Data extracted from a collection:

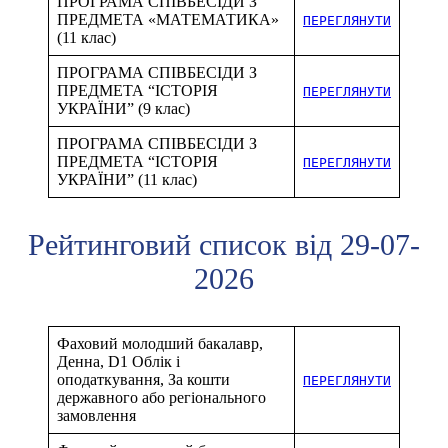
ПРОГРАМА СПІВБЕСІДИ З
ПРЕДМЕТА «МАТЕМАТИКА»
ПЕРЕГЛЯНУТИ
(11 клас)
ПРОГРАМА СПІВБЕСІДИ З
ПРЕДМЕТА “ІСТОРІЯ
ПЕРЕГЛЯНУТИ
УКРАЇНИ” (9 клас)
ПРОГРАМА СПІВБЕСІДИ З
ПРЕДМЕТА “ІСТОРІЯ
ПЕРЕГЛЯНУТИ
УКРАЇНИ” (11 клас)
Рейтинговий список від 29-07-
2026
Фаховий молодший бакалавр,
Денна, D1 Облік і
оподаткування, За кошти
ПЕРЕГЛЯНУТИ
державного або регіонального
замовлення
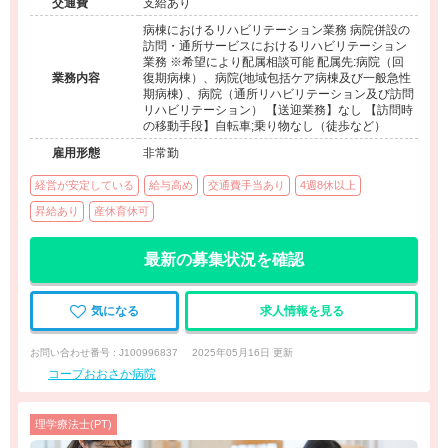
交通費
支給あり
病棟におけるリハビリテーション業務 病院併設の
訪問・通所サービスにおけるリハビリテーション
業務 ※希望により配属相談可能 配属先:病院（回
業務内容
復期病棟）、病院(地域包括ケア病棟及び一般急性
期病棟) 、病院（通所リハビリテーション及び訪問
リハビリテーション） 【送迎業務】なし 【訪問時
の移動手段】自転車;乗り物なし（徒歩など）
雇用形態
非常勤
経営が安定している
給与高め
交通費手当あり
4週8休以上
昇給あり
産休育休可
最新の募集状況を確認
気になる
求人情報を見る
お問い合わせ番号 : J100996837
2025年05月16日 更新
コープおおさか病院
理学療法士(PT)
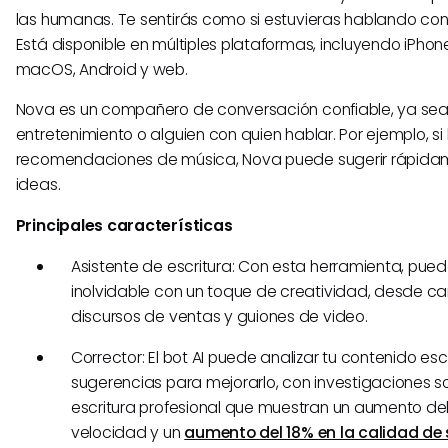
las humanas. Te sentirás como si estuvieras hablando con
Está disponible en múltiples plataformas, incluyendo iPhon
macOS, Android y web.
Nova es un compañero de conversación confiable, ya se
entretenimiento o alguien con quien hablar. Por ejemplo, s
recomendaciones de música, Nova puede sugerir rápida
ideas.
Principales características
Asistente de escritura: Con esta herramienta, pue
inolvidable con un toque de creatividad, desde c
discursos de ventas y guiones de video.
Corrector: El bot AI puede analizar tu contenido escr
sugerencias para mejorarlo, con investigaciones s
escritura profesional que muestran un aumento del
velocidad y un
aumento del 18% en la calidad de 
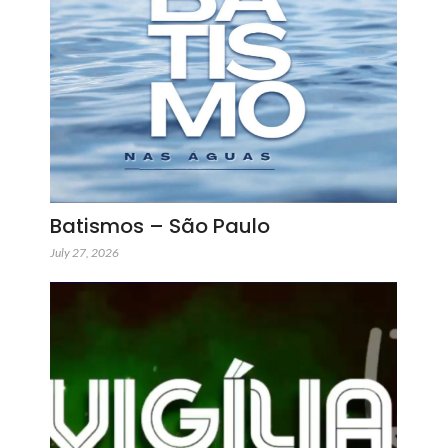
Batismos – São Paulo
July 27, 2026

**Instructions to follow:** Within the data above, how many lines include the string "клас"? Answer with the number by itself.

**Finished task:** 3